Sunesh Singh knows the value of hard work and mental strength, and he makes sure the athletes he works with know it too.
Since relocating from South Africa in 2001, Singh has made a name for himself as one of the top, if not the top, strength and conditioning coaches in the country. But it's not just the physical side of sport that Singh helps the athletes with, but the mental too. It's something he's learned the value of first hand.
"I'm a little bit tough; it's not an act, it's my upbringing from South Africa. I guess hard times and tough times develop character, so I try to use those same lessons I had and incorporate it into my training with these athletes," he tells the Herald.
"I didn't come from a very wealthy family. I didn't come from a wealthy neighbourhood. We were in a low socioeconomic group – you know, father working, just breaking even.
"You're fishing literally just for food in the house because you don't have food in the house; picking fruits off your neighbours trees and sitting on the side of the road trying to sell them. That sort of stuff where, at 11, 12 and 13, you're already thinking about how a we going to get money for the family, whereas most 11, 12 and 13 year olds are kicking a ball in the park.
"It's just that mental toughness, or mental fitness is what I call it, to get through."
Ever since he moved to New Zealand he's been taking his opportunities as they presented themselves. In 2013, he began working with Adesanya. It was his first job with an elite level athlete and from there his client list has snowballed.
After Adesanya, he began working with some NPC rugby players before the likes of Breakers star Tom Abercrombie and All Black Sonny Bill Williams sought his services. Now, he works with athletes and teams not just across the country, but worldwide too; with England representative footballer Jodie Taylor working with him before the Women's World Cup this year.

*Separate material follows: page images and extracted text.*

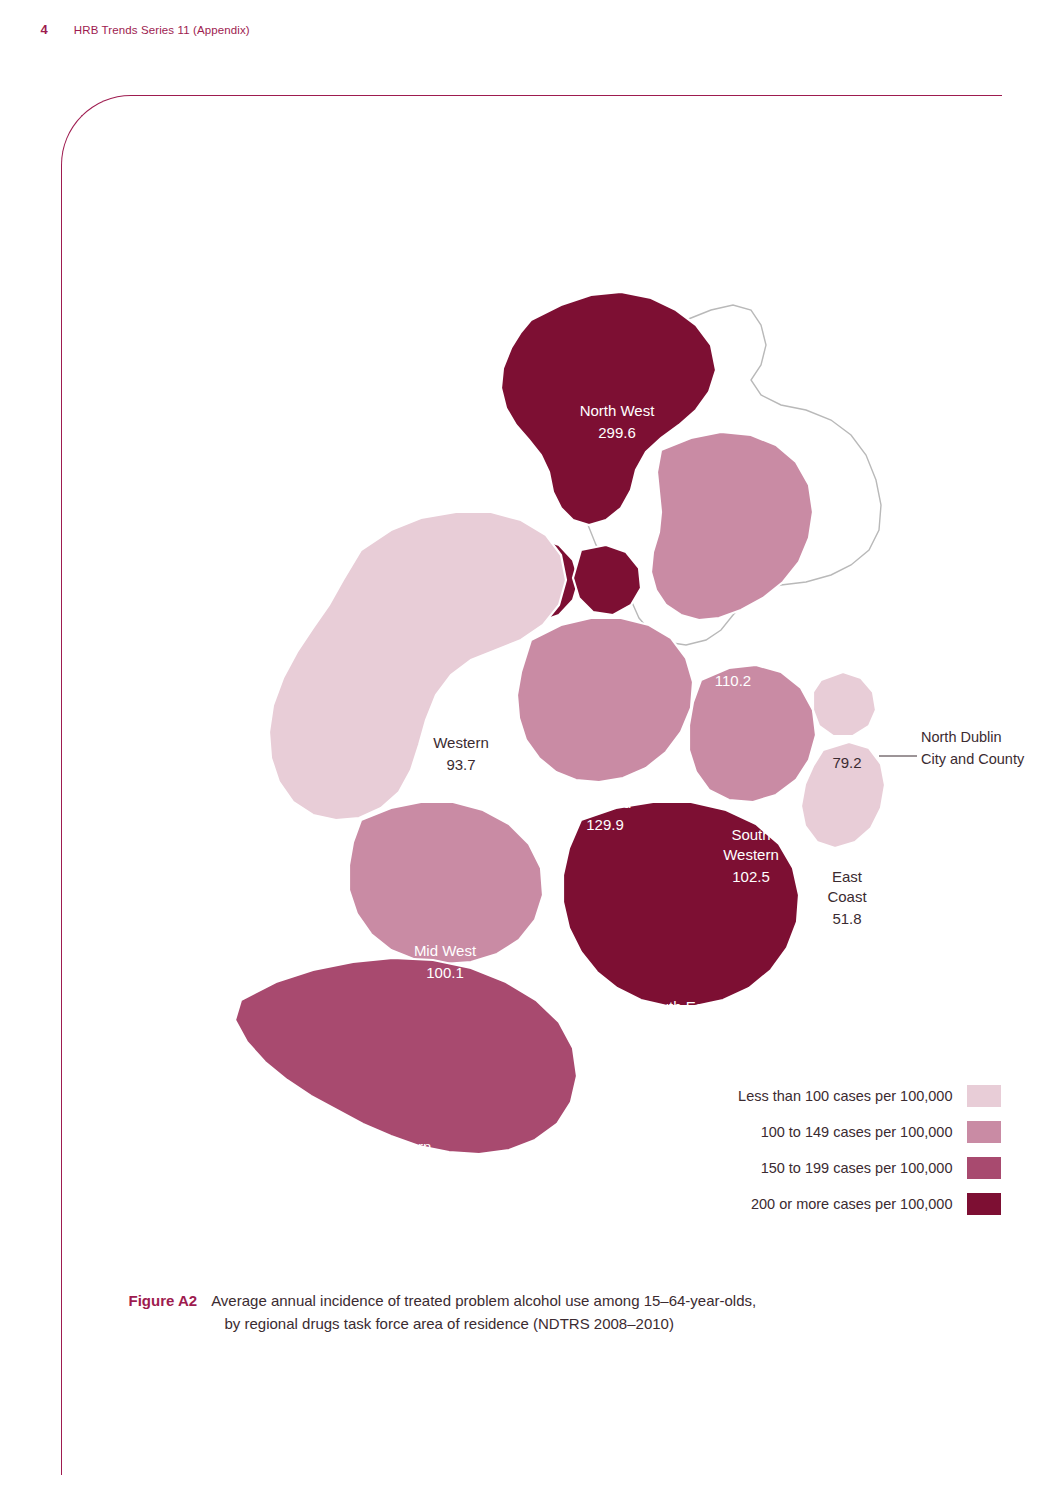4 HRB Trends Series 11 (Appendix)
Average annual incidence of treated problem alcohol use among 15–64-year-olds, by regional drugs task force area of residence (NDTRS 2008–2010) North West 299.6 North Eastern 110.2 Western 93.7 Midland 129.9 South Western 102.5 79.2 North Dublin City and County East Coast 51.8 Mid West 100.1 South East 235.3 Southern 151.9
Less than 100 cases per 100,000
100 to 149 cases per 100,000
150 to 199 cases per 100,000
200 or more cases per 100,000
Figure A2 Average annual incidence of treated problem alcohol use among 15–64-year-olds, by regional drugs task force area of residence (NDTRS 2008–2010)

"You start with one, and then the word spreads. It comes down to word of mouth or they see the results.
"I count my blessings. If you get an opportunity, you go – then it's what you do with those moments. I don't sit back and wait for anything, I'm constantly thinking, constantly moving."
Affectionately known as 'Coach Sunz', Singh reinforces mental toughness with every athlete he trains. Discipline, motivation and consistency are keys for elite athletes, but when injuries or hardships hit, their mental faculties are tested.
"In sport, there's times where you either get injured or you didn't get picked by the coach or a fight didn't go your way or a game didn't go your way, it sometimes seems like the end for you. But being in a place where the light was fading, you learned through those tough times like no other. There is a way out of this, you just have to keep pushing forward – sometimes you just have to go to the left a little bit; you have to deviate, but your goals is still to get to the light. So building on tough times, being resilient, being patient, I try and instil that into the athletes when we train – just be patient and everything will come through.
"It's not like just anyone that's talented can do it. They are special because they are disciplined, consistent. So it's just to apply those principles and work on the physical and mental aspects of their game…I just add my little touch of Sunz."